The Affordable Care Act establishes income-based premium tax credits (premium subsidies) through your state’s marketplace or exchange. Most people who purchase health insurance through the marketplace receive these subsidies. They cover a large percentage of the premiums. The American Rescue Plan and Inflation Reduction Act expanded the scope and availability of these subsidies through to 2025. Subsidies now make up a higher share of total premiums. Furthermore, the income requirement for subsidy eligibility, which was previously 400% of the poverty line, has been removed for now. Congress could opt to extend these provisions beyond 2025. If they don’t, the income threshold for premium tax credits will be reset to 400% of the poverty line.

COBRA or State Continuation

Consolidated Omnibus Budget Reconciliation Act (COBRA) coverage may be worth considering if you are eligible. This will depend on a number of factors, including:

  • How long it will take before you become eligible for Medicare
  • How you have spent on out-of-pocket expenses this year
  • Are you qualified for subsidies in the marketplace or exchange?
  • Will you be able to keep your existing medical providers if you change plans?
  • If you can afford to pay the entire cost for your coverage while on COBRA

If you’ve already reached your out-of-pocket maximum for the year, or if you’re in the middle of complex medical treatment and don’t want to worry about switching health insurance, COBRA or state continuation could be a beneficial option.

Your Spouse’s Health Plan

If your spouse is already employed and has access to a health insurance plan that includes spousal coverage, you can enroll in that plan whenever your current coverage expires. The end of your coverage will result in a unique registration period for your spouse’s plan. Even if you and your spouse were both covered by your plan, you will be able to move to your spouse’s plan once your current one ends. Assuming, of course, that coverage is available. It is crucial to note, however, that if you are qualified to enroll in your spouse’s plan, you may not be eligible for a marketplace premium subsidy. The IRS resolved the “family glitch” in 2023.

Medicaid

If your income drops significantly after retirement, you may be eligible for Medicaid. Most states allow persons under the age of 65 who earn less than 138% of the federal poverty line to get Medicaid. Medicaid eligibility can be determined using your monthly income. In contrast, Marketplace premium subsidies are based on annual income. So, regardless of how much you earned earlier this year, if your monthly income is less than one-twelfth of the annual income limit for Medicaid eligibility, you may be eligible for coverage.

Where to Learn More

If you’re considering retiring early (or need to) and want to go over the options available to you, visit HealthCare.gov. If your state operates its own exchange, then you will be redirected there. Browse the available plans based on age, zip code, tobacco status, and income to examine your available options. If you are currently receiving medical care, be sure to review the relevant provider networks and drug formularies. Even if they are offered by the same carrier, you shouldn’t assume they’ll necessarily be the same as your current plan.

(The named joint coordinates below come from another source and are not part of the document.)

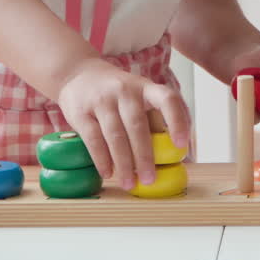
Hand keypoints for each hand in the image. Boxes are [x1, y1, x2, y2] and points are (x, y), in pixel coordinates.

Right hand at [55, 59, 190, 189]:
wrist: (78, 75)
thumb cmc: (117, 94)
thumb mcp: (139, 96)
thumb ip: (154, 119)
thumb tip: (173, 154)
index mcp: (146, 88)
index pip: (167, 99)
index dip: (177, 121)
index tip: (181, 145)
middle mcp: (125, 91)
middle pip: (137, 125)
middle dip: (145, 156)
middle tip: (150, 179)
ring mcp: (102, 100)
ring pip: (115, 135)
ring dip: (124, 163)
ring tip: (129, 183)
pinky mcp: (81, 112)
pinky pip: (93, 139)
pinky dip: (101, 159)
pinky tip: (108, 173)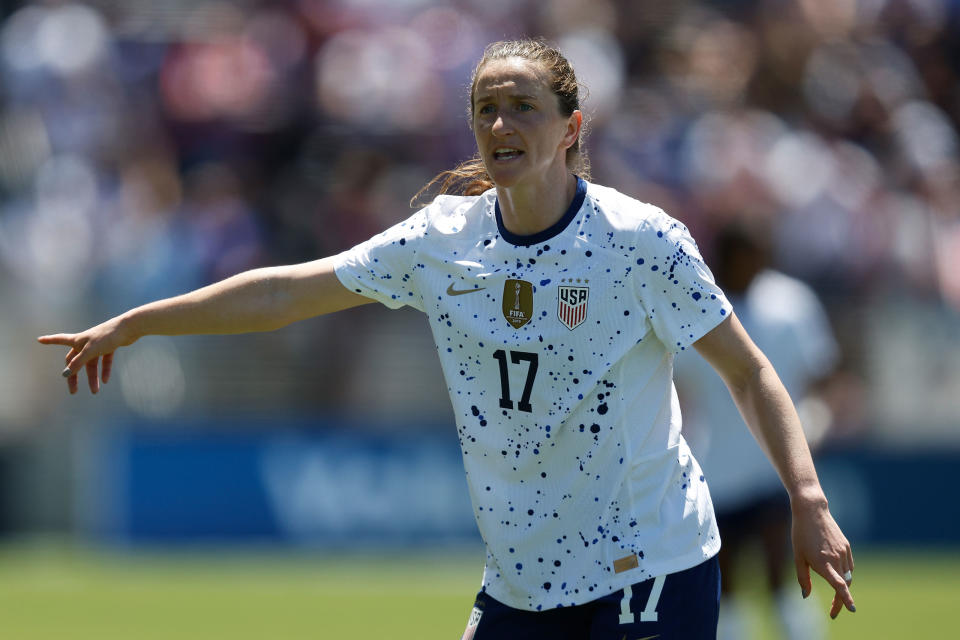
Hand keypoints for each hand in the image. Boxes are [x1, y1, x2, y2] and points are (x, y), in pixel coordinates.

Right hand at [37, 315, 135, 394]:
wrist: (129, 328)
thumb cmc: (108, 336)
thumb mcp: (90, 351)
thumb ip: (78, 363)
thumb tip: (65, 375)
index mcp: (78, 340)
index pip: (60, 340)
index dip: (50, 340)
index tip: (39, 340)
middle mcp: (86, 342)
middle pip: (75, 361)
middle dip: (74, 376)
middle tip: (73, 391)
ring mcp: (98, 344)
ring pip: (92, 364)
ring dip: (93, 377)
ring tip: (95, 391)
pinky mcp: (110, 346)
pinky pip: (104, 361)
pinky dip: (105, 370)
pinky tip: (106, 380)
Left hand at [791, 494, 855, 618]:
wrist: (812, 511)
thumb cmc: (800, 534)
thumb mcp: (797, 557)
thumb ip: (803, 578)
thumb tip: (806, 596)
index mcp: (823, 563)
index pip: (839, 585)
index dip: (845, 599)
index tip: (852, 609)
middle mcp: (836, 559)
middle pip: (844, 585)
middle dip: (840, 600)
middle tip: (833, 612)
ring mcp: (844, 552)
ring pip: (848, 576)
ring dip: (843, 587)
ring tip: (835, 595)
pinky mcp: (847, 546)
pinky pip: (849, 565)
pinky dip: (845, 573)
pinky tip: (837, 573)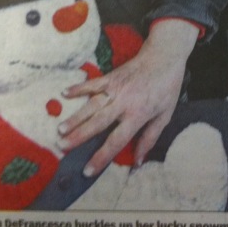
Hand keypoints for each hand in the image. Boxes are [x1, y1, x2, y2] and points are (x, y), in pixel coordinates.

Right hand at [57, 19, 198, 175]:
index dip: (102, 157)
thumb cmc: (167, 87)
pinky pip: (92, 84)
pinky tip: (64, 93)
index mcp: (138, 114)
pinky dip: (78, 88)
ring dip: (75, 117)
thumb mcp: (165, 115)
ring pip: (91, 105)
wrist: (165, 56)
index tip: (87, 170)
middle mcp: (123, 102)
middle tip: (62, 147)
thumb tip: (138, 162)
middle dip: (79, 136)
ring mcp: (115, 88)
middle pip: (98, 123)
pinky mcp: (111, 76)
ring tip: (60, 129)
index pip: (117, 140)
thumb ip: (150, 138)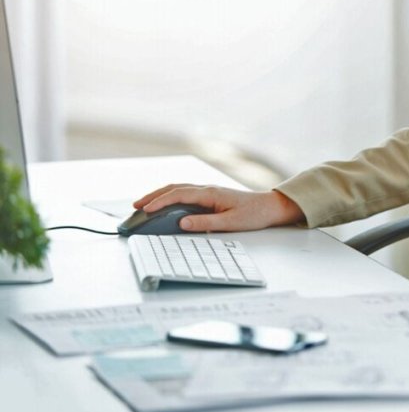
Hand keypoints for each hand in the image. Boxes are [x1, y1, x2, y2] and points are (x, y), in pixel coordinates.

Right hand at [133, 184, 304, 231]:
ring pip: (178, 189)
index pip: (179, 195)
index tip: (145, 209)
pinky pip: (185, 193)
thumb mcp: (230, 223)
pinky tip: (164, 203)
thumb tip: (182, 223)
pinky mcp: (209, 196)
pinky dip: (170, 196)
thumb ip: (205, 223)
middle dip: (153, 196)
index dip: (160, 201)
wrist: (269, 207)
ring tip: (143, 204)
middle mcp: (207, 189)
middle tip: (135, 206)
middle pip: (174, 188)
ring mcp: (208, 191)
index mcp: (210, 194)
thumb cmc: (253, 215)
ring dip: (160, 195)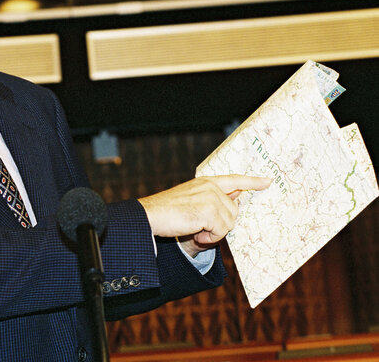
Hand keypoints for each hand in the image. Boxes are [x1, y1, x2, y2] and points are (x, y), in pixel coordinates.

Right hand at [137, 175, 270, 256]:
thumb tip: (234, 199)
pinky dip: (209, 238)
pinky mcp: (209, 210)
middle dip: (221, 225)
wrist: (150, 215)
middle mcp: (211, 187)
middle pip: (234, 211)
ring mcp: (211, 197)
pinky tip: (195, 233)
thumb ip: (212, 198)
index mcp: (206, 182)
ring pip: (229, 223)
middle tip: (200, 228)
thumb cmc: (167, 211)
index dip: (252, 181)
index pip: (234, 179)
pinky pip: (221, 231)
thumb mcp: (192, 199)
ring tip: (195, 229)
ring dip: (214, 232)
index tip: (268, 181)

If you retire before age 65, you will have a few different alternatives available for health insurance until you become eligible for Medicare. Your specific circumstances will determine which solutions are right for you. Or, depending on your circumstances, you might discover that it’s best to simply continue working until you become eligible. That way, you can continue utilizing your employer-sponsored health insurance. If you need to retire earlier, though, you’ll likely have access to reasonable health insurance thanks to one of these options.